The latest in a series of exhibitions
Inside the White Cube, organised since 2011 at White Cube to showcase work by artists not represented or previously exhibited by the gallery, is
Donna Huddleston: Company. Though she has presented her drawings to the public before – including at the Drawing Room in 2019 – this solo exhibition is the first time Huddleston has ever shown paintings, revealing a suite of new large-scale acrylic works.
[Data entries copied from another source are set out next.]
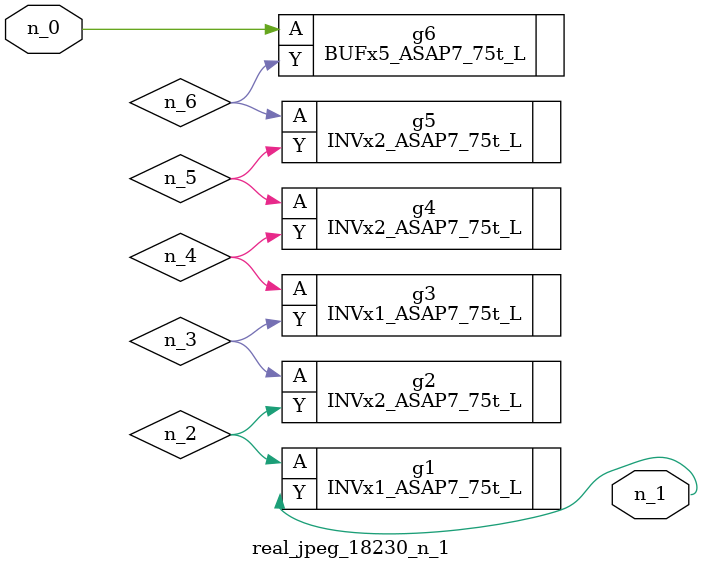
<source format=v>
module real_jpeg_18230_n_1 (n_0, n_1);

input n_0;

output n_1;

wire n_5;
wire n_4;
wire n_2;
wire n_6;
wire n_3;

BUFx5_ASAP7_75t_L g6 ( 
.A(n_0),
.Y(n_6)
);

INVx1_ASAP7_75t_L g1 ( 
.A(n_2),
.Y(n_1)
);

INVx2_ASAP7_75t_L g2 ( 
.A(n_3),
.Y(n_2)
);

INVx1_ASAP7_75t_L g3 ( 
.A(n_4),
.Y(n_3)
);

INVx2_ASAP7_75t_L g4 ( 
.A(n_5),
.Y(n_4)
);

INVx2_ASAP7_75t_L g5 ( 
.A(n_6),
.Y(n_5)
);


endmodule
</source>
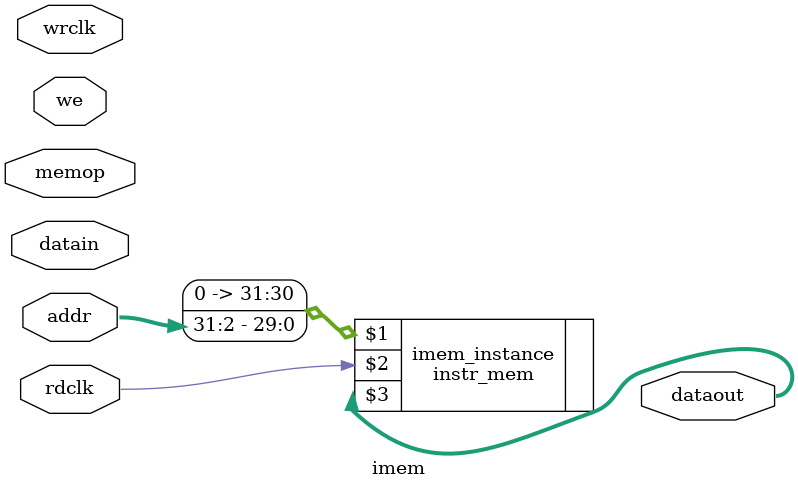
<source format=v>

module imem(
	input  [31:0] addr,
	output [31:0] dataout,//revise the type of dataout
	input  [31:0] datain,
	input  rdclk,
	input  wrclk,
	input [2:0] memop,
	input we
	);


	instr_mem imem_instance(addr >> 2, rdclk, dataout);

endmodule



</source>
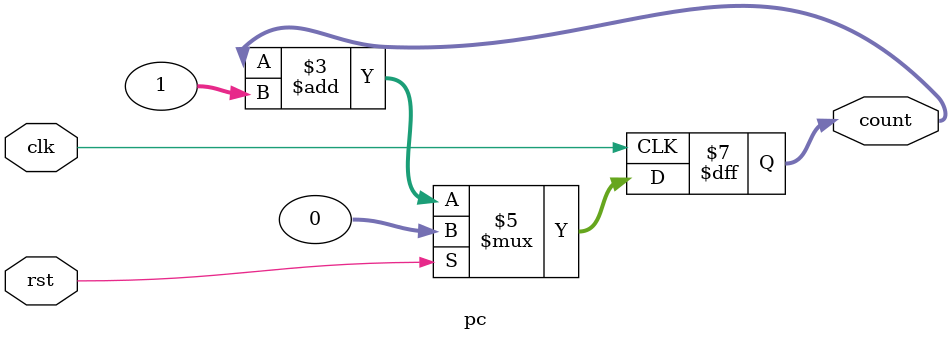
<source format=v>
module pc(count, clk, rst);
 input clk, rst;
 output [31:0] count;
 always @(posedge clk)
    if(!rst)
        count = count +1;
    else
        count = 0;
endmodule
</source>
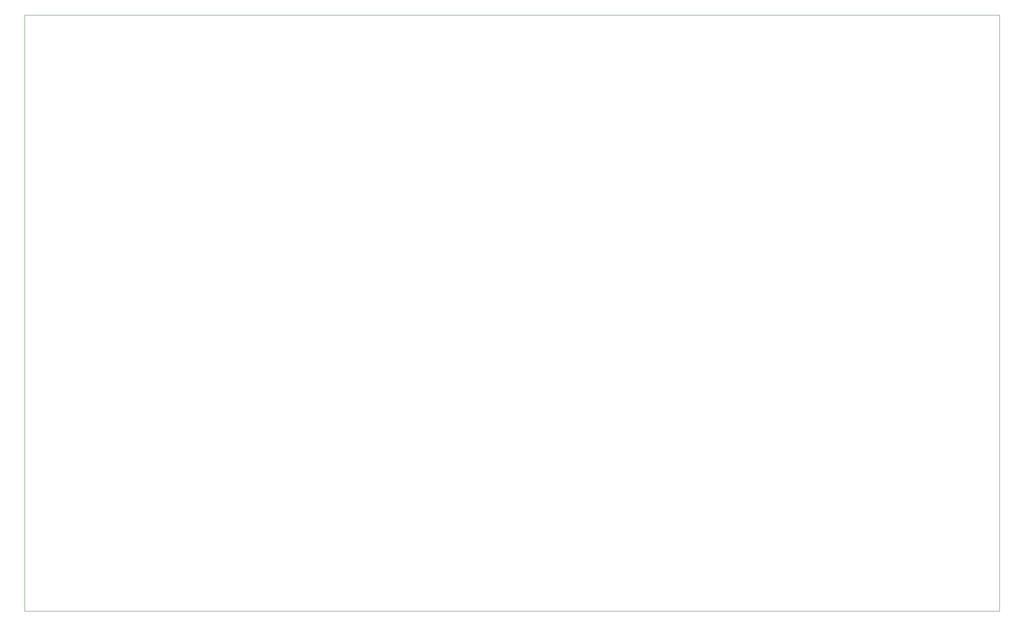
<source format=gbr>
%TF.GenerationSoftware,KiCad,Pcbnew,7.0.9*%
%TF.CreationDate,2023-12-04T17:05:14-06:00*%
%TF.ProjectId,sbc6120-rbc-front-panel,73626336-3132-4302-9d72-62632d66726f,1.0*%
%TF.SameCoordinates,Original*%
%TF.FileFunction,Profile,NP*%
%FSLAX46Y46*%
G04 Gerber Fmt 4.6, Leading zero omitted, Abs format (unit mm)*
G04 Created by KiCad (PCBNEW 7.0.9) date 2023-12-04 17:05:14*
%MOMM*%
%LPD*%
G01*
G04 APERTURE LIST*
%TA.AperFunction,Profile*%
%ADD10C,0.100000*%
%TD*%
G04 APERTURE END LIST*
D10*
X50800000Y-25400000D02*
X248920000Y-25400000D01*
X248920000Y-146685000D01*
X50800000Y-146685000D01*
X50800000Y-25400000D01*
M02*

</source>
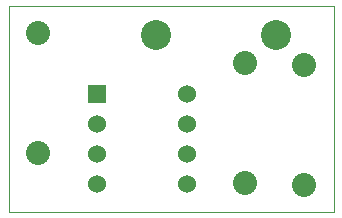
<source format=gbr>
G04 PROTEUS GERBER X2 FILE*
%TF.GenerationSoftware,Labcenter,Proteus,8.17-SP2-Build37159*%
%TF.CreationDate,2025-10-11T08:53:27+00:00*%
%TF.FileFunction,Soldermask,Bot*%
%TF.FilePolarity,Negative*%
%TF.Part,Single*%
%TF.SameCoordinates,{a55e4d6c-05e1-4aca-87d3-cb5da3fea1e9}*%
%FSLAX45Y45*%
%MOMM*%
G01*
%AMPPAD008*
4,1,36,
0.762000,0.635000,
0.762000,-0.635000,
0.759420,-0.660590,
0.752020,-0.684430,
0.740310,-0.706000,
0.724800,-0.724800,
0.706000,-0.740310,
0.684430,-0.752020,
0.660590,-0.759420,
0.635000,-0.762000,
-0.635000,-0.762000,
-0.660590,-0.759420,
-0.684430,-0.752020,
-0.706000,-0.740310,
-0.724800,-0.724800,
-0.740310,-0.706000,
-0.752020,-0.684430,
-0.759420,-0.660590,
-0.762000,-0.635000,
-0.762000,0.635000,
-0.759420,0.660590,
-0.752020,0.684430,
-0.740310,0.706000,
-0.724800,0.724800,
-0.706000,0.740310,
-0.684430,0.752020,
-0.660590,0.759420,
-0.635000,0.762000,
0.635000,0.762000,
0.660590,0.759420,
0.684430,0.752020,
0.706000,0.740310,
0.724800,0.724800,
0.740310,0.706000,
0.752020,0.684430,
0.759420,0.660590,
0.762000,0.635000,
0*%
%TA.AperFunction,Material*%
%ADD18PPAD008*%
%ADD19C,1.524000*%
%TA.AperFunction,Material*%
%ADD71C,2.540000*%
%ADD20C,2.032000*%
%TA.AperFunction,Profile*%
%ADD16C,0.101600*%
%TD.AperFunction*%
D18*
X-2000000Y+1000000D03*
D19*
X-2000000Y+746000D03*
X-2000000Y+492000D03*
X-2000000Y+238000D03*
X-1238000Y+238000D03*
X-1238000Y+492000D03*
X-1238000Y+746000D03*
X-1238000Y+1000000D03*
D71*
X-1500000Y+1500000D03*
X-484000Y+1500000D03*
D20*
X-750000Y+250000D03*
X-750000Y+1266000D03*
X-2500000Y+500000D03*
X-2500000Y+1516000D03*
X-250000Y+234000D03*
X-250000Y+1250000D03*
D16*
X-2750000Y+0D02*
X+0Y+0D01*
X+0Y+1750000D01*
X-2750000Y+1750000D01*
X-2750000Y+0D01*
M02*

</source>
Huddleston’s background is in set and costume design, and this becomes apparent in her approach, where drawing characters and their clothing is the beginning of rich and exploratory worlds, creating a sense of play and possibility, stylistically influenced by the technical drawings she used to do at theatre design school, graphic, flat and meticulously constructed fabulations. The scale of the figures Huddleston has made for
Company also ventures into new ground; this time she’s worked at life size, so the figures feel present in the room. Though they touch on references taken from film, theatre, literature and classical painting, the characters are difficult to pin down to a time or place, inviting projection and imagination.
They might also be seen as self-portraits of the artist, to an extent. “When you paint figures there’s always an element of yourself in them.” Huddleston has said. “There’s an element of yourself in everything. I do find my face can appear in some pictures. I’m physically feeling the figure as I paint them – their posture, their stance, their composition. So I think naturally I place myself into them.”